:: À faire ::
Recopiez toutes les lignes ci-dessous sous forme de liste numérotée, en sautant les lignes vides. Laissez les images de côté dans votre réponse.

───── Données de travail ─────

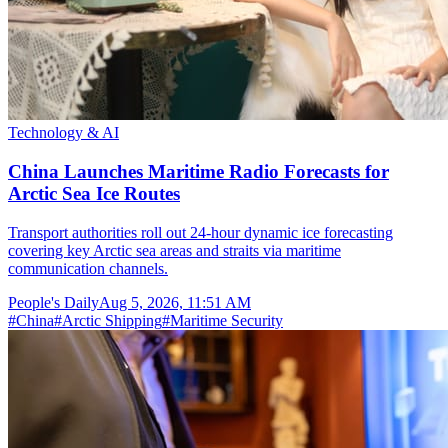
Technology & AI
China Launches Maritime Radio Forecasts for
Arctic Sea Ice Routes
Transport authorities roll out 24-hour dynamic ice forecasting
covering key Arctic sea areas and straits via maritime
communication channels.
People's Daily
Aug 5, 2026, 11:51 AM
#
China
#
Arctic Shipping
#
Maritime Security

─────

:: Votre réponse ::
1. Technology & AI
2. China Launches Maritime Radio Forecasts for
3. Arctic Sea Ice Routes
4. Transport authorities roll out 24-hour dynamic ice forecasting
5. covering key Arctic sea areas and straits via maritime
6. communication channels.
7. People's Daily
8. Aug 5, 2026, 11:51 AM
9. #
10. China
11. #
12. Arctic Shipping
13. #
14. Maritime Security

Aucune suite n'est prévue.